Elevated levels of glucocorticoids caused by disease (Cushing's syndrome) or therapeutic treatment of asthma are known to cause osteoporosis. Space flight, an environmental condition, is known to cause a rise in endogenous cortisols accompanied by a significant loss of bone and calcium. Long-term space inhabitants have lost up to 18% of weight bearing bone during long-term flight. This study demonstrates that elevated concentrations of glucocorticoids lower the endogenous production of PGE2 and interfere with osteoblast proliferation. Osteoblasts grown with dexamethasone had significantly lower DNA synthesis and endogenous synthesis of PGE2. Addition of exogenous dmPGE2 to the dexamethasone growth-inhibited cells stimulated DNA synthesis over twofold. In synchronous control cultures, we found that endogenous prostaglandin synthesis increased in late G1, preceding S-phase DNA synthesis by several hours. The addition of exogenous dexamethasone to synchronous cultures resulted in a significant decrease in the prostaglandin synthesis followed by a significant decrease in DNA synthesis in parallel cultures.
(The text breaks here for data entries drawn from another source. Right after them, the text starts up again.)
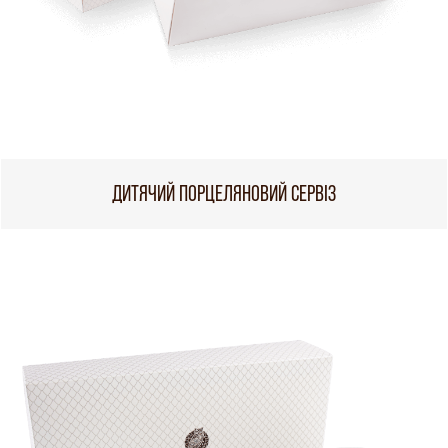
ДИТЯЧИЙ ПОРЦЕЛЯНОВИЙ СЕРВІЗ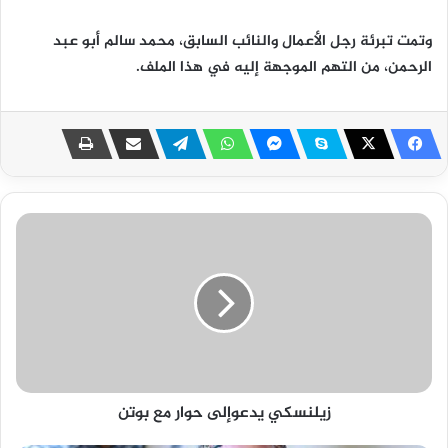
وتمت تبرئة رجل الأعمال والنائب السابق، محمد سالم أبو عبد
الرحمن، من التهم الموجهة إليه في هذا الملف.
زيلنسكي يدعوإلى حوار مع بوتن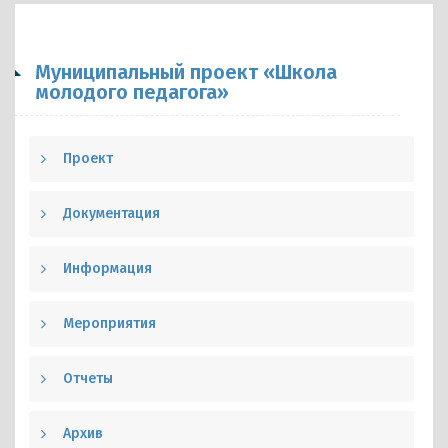
Муниципальный проект «Школа
молодого педагога»
Проект
Документация
Информация
Мероприятия
Отчеты
Архив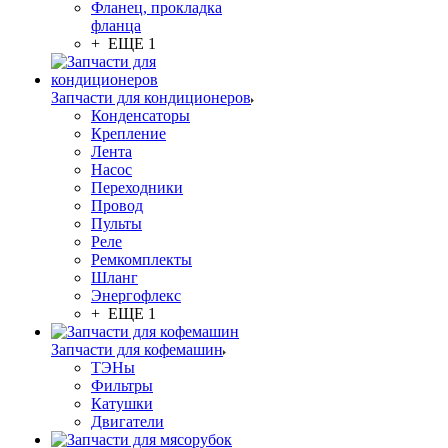
Фланец, прокладка
фланца
+ ЕЩЕ 1
Запчасти для кондиционеров
Конденсаторы
Крепление
Лента
Насос
Переходники
Провод
Пульты
Реле
Ремкомплекты
Шланг
Энергофлекс
+ ЕЩЕ 1
Запчасти для кофемашин
ТЭНы
Фильтры
Катушки
Двигатели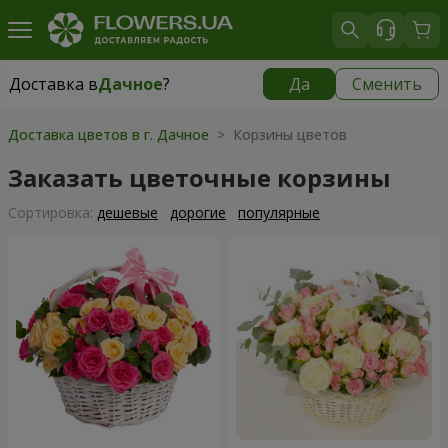
Доставка в
Дачное
?
Да
Сменить
Доставка в
Дачное
|
бесплатно
Доставка цветов в г. Дачное
> Корзины цветов
Заказать цветочные корзины
Cортировка:
дешевые
дорогие
популярные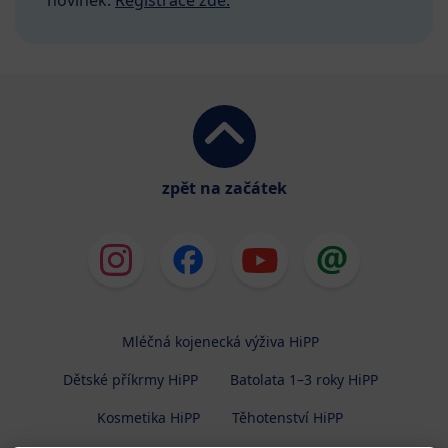
novinek.
Registrace zde.
zpět na začátek
Mléčná kojenecká výživa HiPP
Dětské příkrmy HiPP
Batolata 1–3 roky HiPP
Kosmetika HiPP
Těhotenství HiPP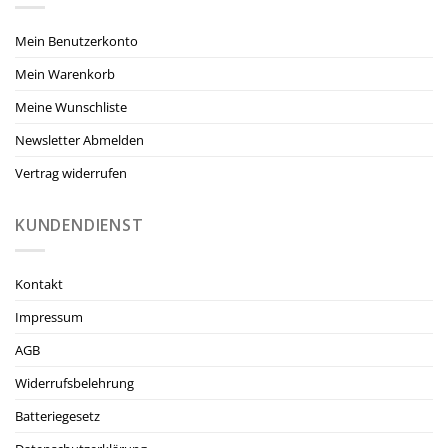
Mein Benutzerkonto
Mein Warenkorb
Meine Wunschliste
Newsletter Abmelden
Vertrag widerrufen
KUNDENDIENST
Kontakt
Impressum
AGB
Widerrufsbelehrung
Batteriegesetz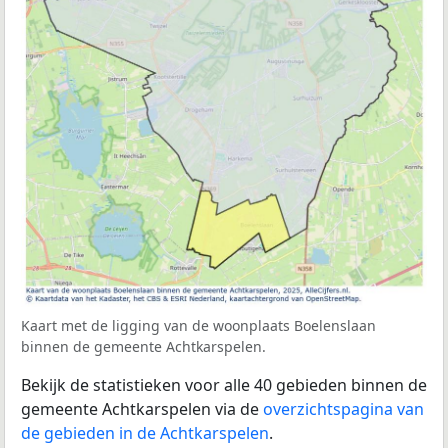
Kaart met de ligging van de woonplaats Boelenslaan
binnen de gemeente Achtkarspelen.
Bekijk de statistieken voor alle 40 gebieden binnen de
gemeente Achtkarspelen via de
overzichtspagina van
de gebieden in de Achtkarspelen
.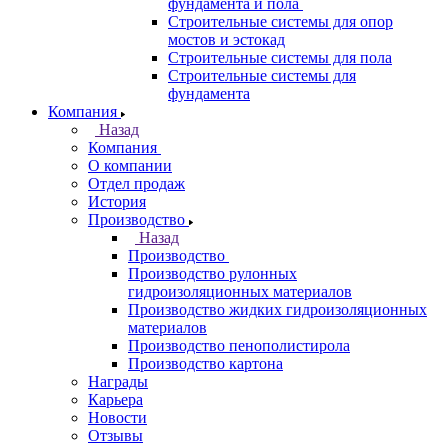
фундамента и пола
Строительные системы для опор
мостов и эстокад
Строительные системы для пола
Строительные системы для
фундамента
Компания
Назад
Компания
О компании
Отдел продаж
История
Производство
Назад
Производство
Производство рулонных
гидроизоляционных материалов
Производство жидких гидроизоляционных
материалов
Производство пенополистирола
Производство картона
Награды
Карьера
Новости
Отзывы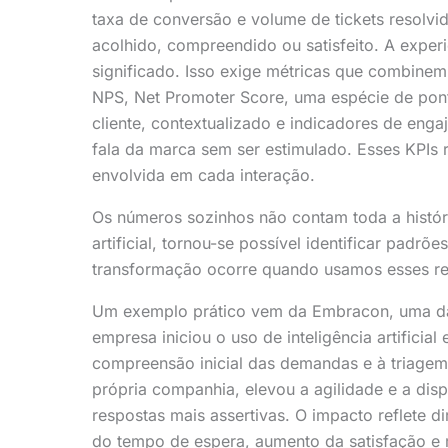
taxa de conversão e volume de tickets resolvid
acolhido, compreendido ou satisfeito. A expe
significado. Isso exige métricas que combinem
NPS, Net Promoter Score, uma espécie de pont
cliente, contextualizado e indicadores de en
fala da marca sem ser estimulado. Esses KPIs
envolvida em cada interação.
Os números sozinhos não contam toda a histór
artificial, tornou-se possível identificar pad
transformação ocorre quando usamos esses re
Um exemplo prático vem da Embracon, uma das
empresa iniciou o uso de inteligência artificia
compreensão inicial das demandas e à triagem d
própria companhia, elevou a agilidade e a dis
respostas mais assertivas. O impacto reflete d
do tempo de espera, aumento da satisfação e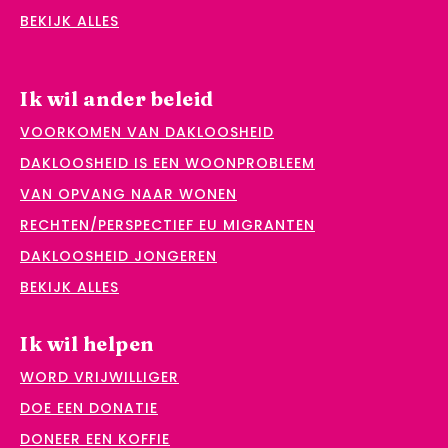
BEKIJK ALLES
Ik wil ander beleid
VOORKOMEN VAN DAKLOOSHEID
DAKLOOSHEID IS EEN WOONPROBLEEM
VAN OPVANG NAAR WONEN
RECHTEN/PERSPECTIEF EU MIGRANTEN
DAKLOOSHEID JONGEREN
BEKIJK ALLES
Ik wil helpen
WORD VRIJWILLIGER
DOE EEN DONATIE
DONEER EEN KOFFIE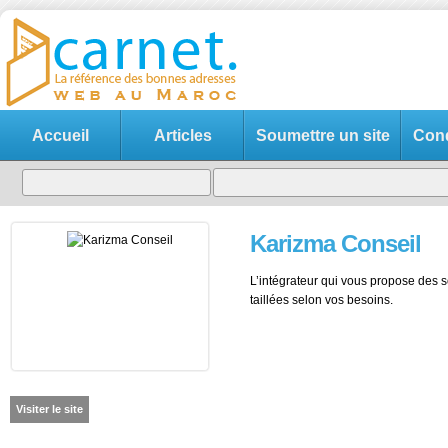
Accueil
Articles
Soumettre un site
Cond
Karizma Conseil
L’intégrateur qui vous propose des 
taillées selon vos besoins.
Visiter le site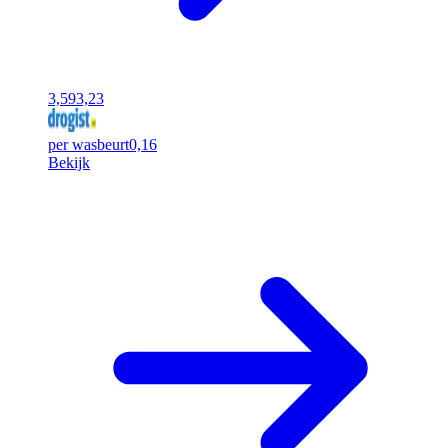
3,59
3,23
per wasbeurt
0,16
Bekijk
Further, dexamethasone caused the actin cytoskeleton to collapse and the cell morphology to become rounded and spindle shaped. Addition of exogenous PGE2 to the dexamethasone-treated osteoblasts caused recovery of the actin architecture and phenotype. These data support the hypothesis that the glucocorticoid-mediated decrease in prostaglandin synthesis may be a contributing factor in the reduced bone quality and trabecular bone formation seen in glucocorticoid-induced osteoporosis. © 1992.